■ **The problem**: Transcribe all the entries word for word, skipping the pictures.

■ **Data in this exercise**:
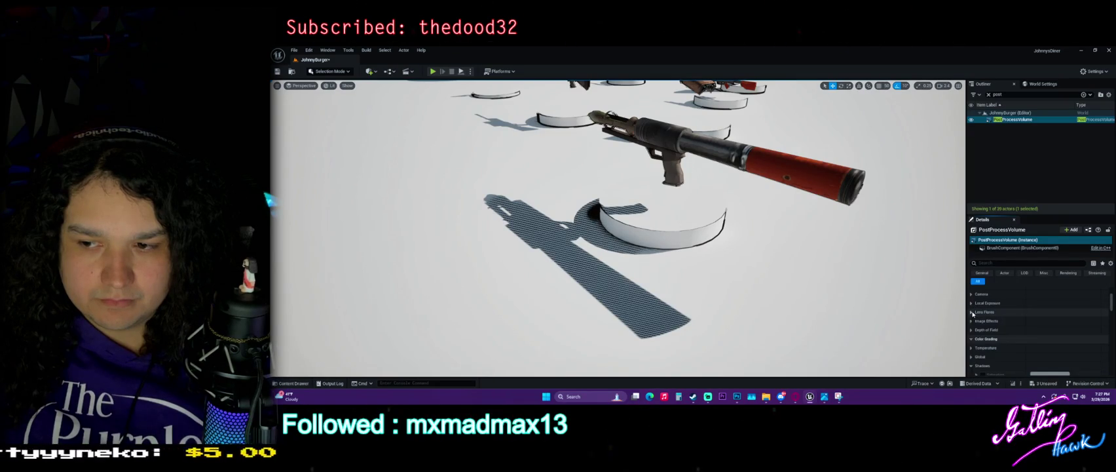
{"action": "left_click", "coordinate": [970, 322]}
{"action": "left_click", "coordinate": [970, 322]}
{"action": "left_click", "coordinate": [970, 322]}
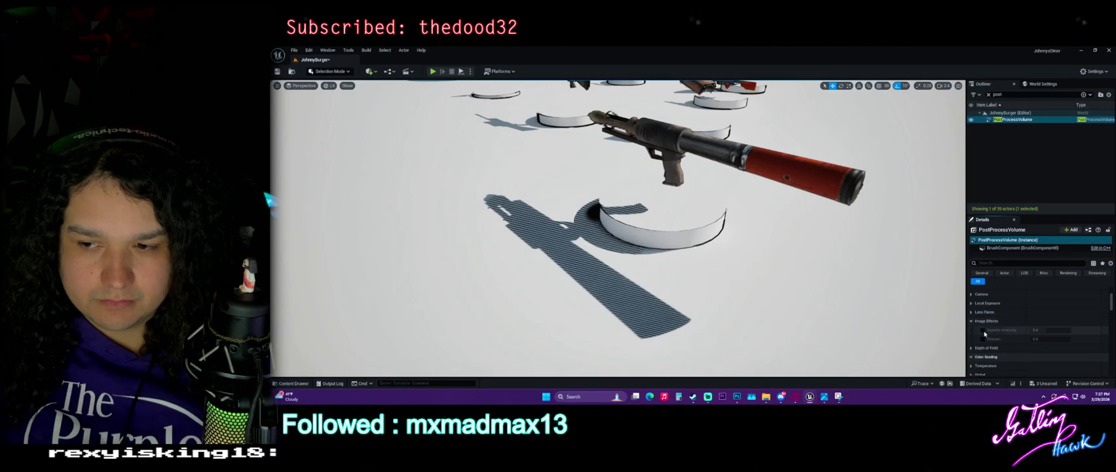
{"action": "mouse_move", "coordinate": [1048, 330]}
{"action": "left_mouse_down"}
{"action": "mouse_move", "coordinate": [1087, 330]}
{"action": "mouse_move", "coordinate": [1035, 330]}
{"action": "left_mouse_up"}
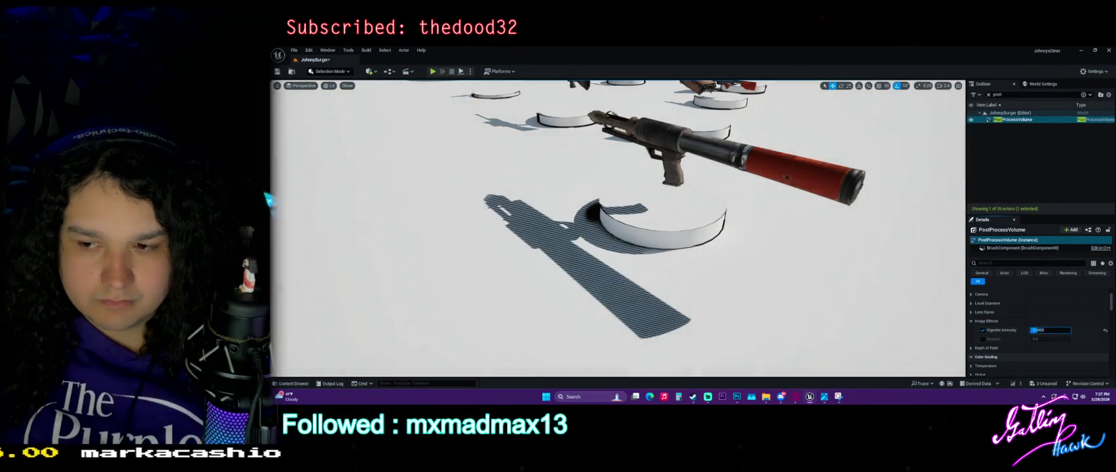
{"action": "left_click", "coordinate": [983, 329]}
{"action": "key", "text": "ctrl+z"}
Reselect the PostProcessVolume, fly the view toward it, and open the Content Drawer
{"action": "scroll", "coordinate": [970, 323], "scroll_direction": "up", "scroll_amount": 5}
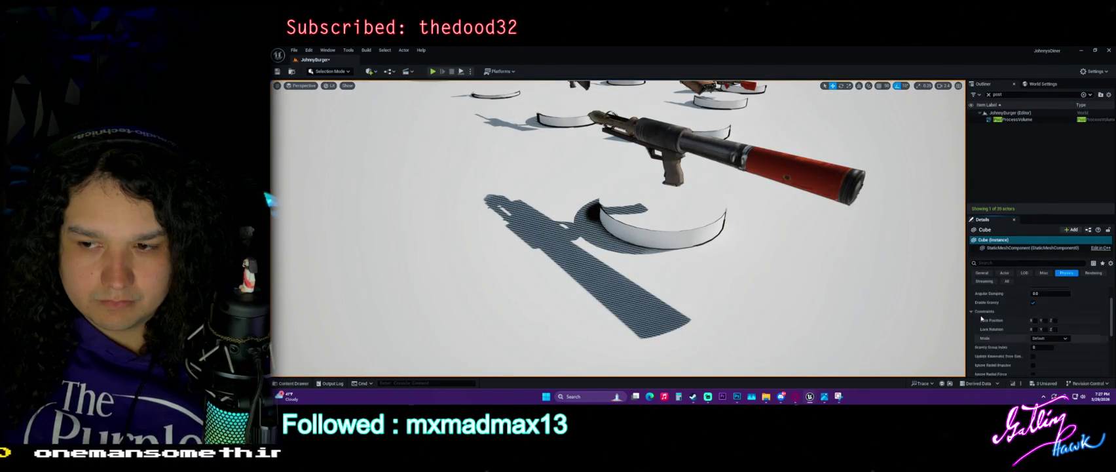
{"action": "left_click", "coordinate": [980, 272]}
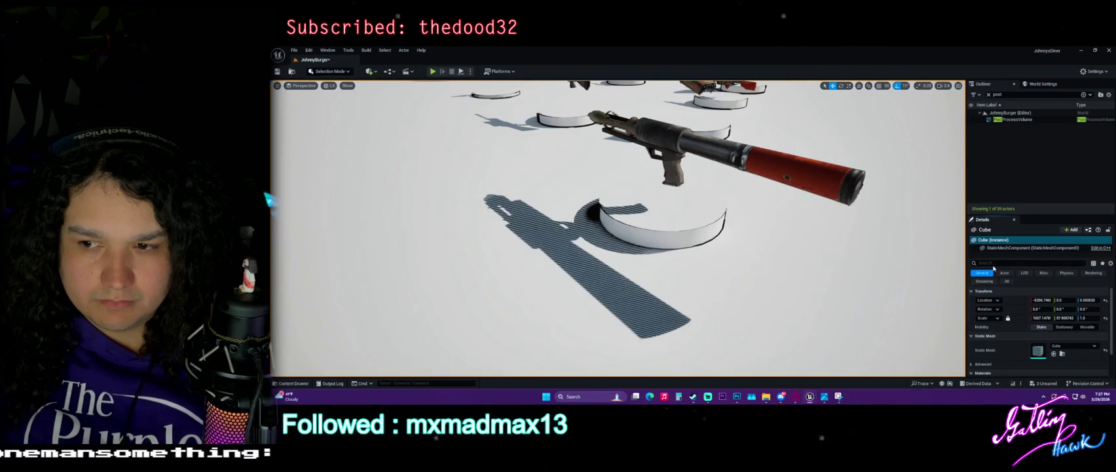
{"action": "left_click", "coordinate": [1020, 119]}
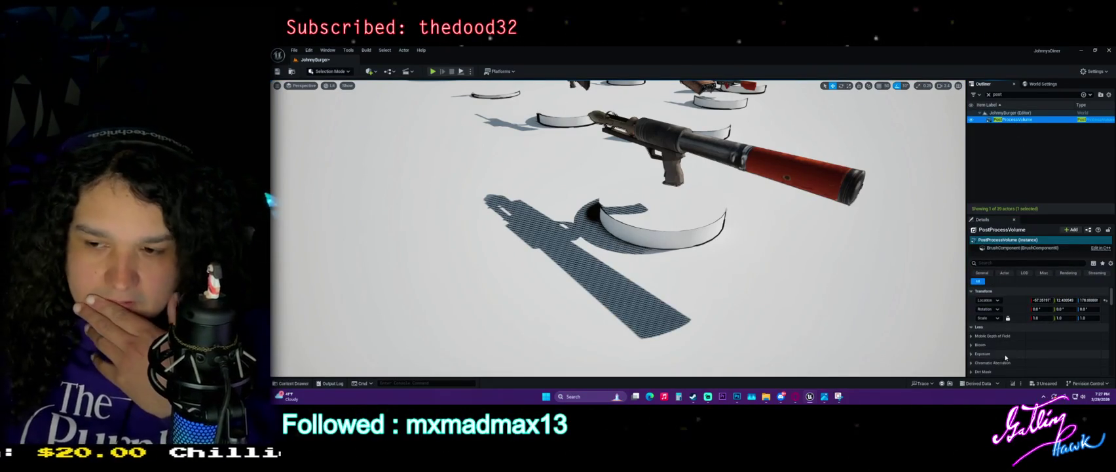
{"action": "mouse_move", "coordinate": [616, 262]}
{"action": "left_mouse_down"}
{"action": "mouse_move", "coordinate": [576, 255]}
{"action": "mouse_move", "coordinate": [583, 236]}
{"action": "left_mouse_up"}
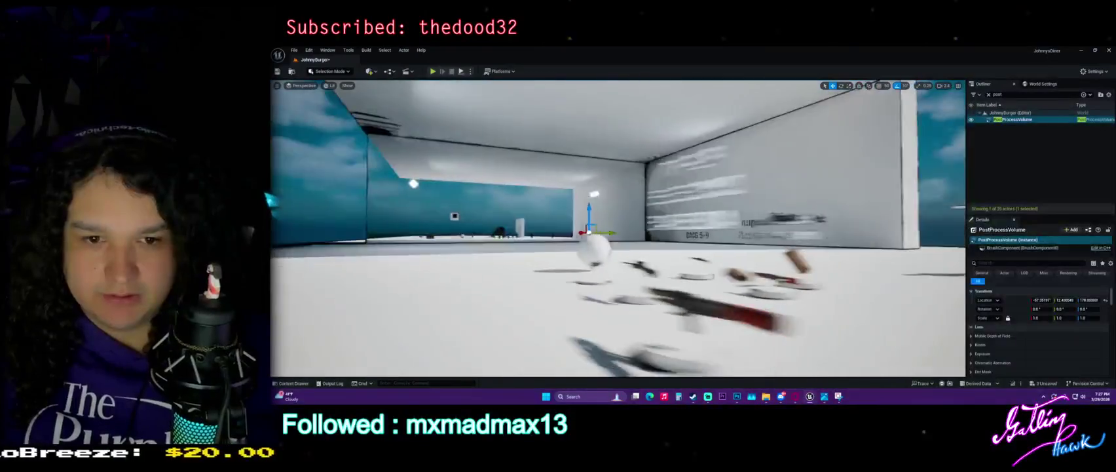
{"action": "key", "text": "ctrl+space"}
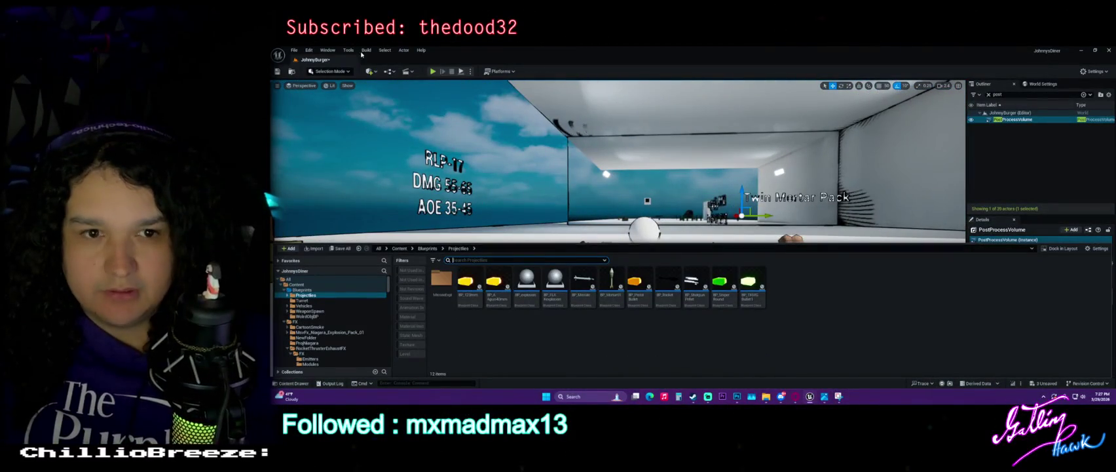
Switch to the PPShading1 material editor and open the MI2_PPShading_Inst1 instance tab
{"action": "mouse_move", "coordinate": [809, 396]}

■ **Problem solution**:
{"action": "left_click", "coordinate": [970, 322]}
{"action": "left_click", "coordinate": [970, 322]}
{"action": "left_click", "coordinate": [970, 322]}
{"action": "mouse_move", "coordinate": [1048, 330]}
{"action": "left_mouse_down"}
{"action": "mouse_move", "coordinate": [1087, 330]}
{"action": "mouse_move", "coordinate": [1035, 330]}
{"action": "left_mouse_up"}
{"action": "left_click", "coordinate": [983, 329]}
{"action": "key", "text": "ctrl+z"}
Reselect the PostProcessVolume, fly the view toward it, and open the Content Drawer
{"action": "scroll", "coordinate": [970, 323], "scroll_direction": "up", "scroll_amount": 5}
{"action": "left_click", "coordinate": [980, 272]}
{"action": "left_click", "coordinate": [1020, 119]}
{"action": "mouse_move", "coordinate": [616, 262]}
{"action": "left_mouse_down"}
{"action": "mouse_move", "coordinate": [576, 255]}
{"action": "mouse_move", "coordinate": [583, 236]}
{"action": "left_mouse_up"}
{"action": "key", "text": "ctrl+space"}
Switch to the PPShading1 material editor and open the MI2_PPShading_Inst1 instance tab
{"action": "mouse_move", "coordinate": [809, 396]}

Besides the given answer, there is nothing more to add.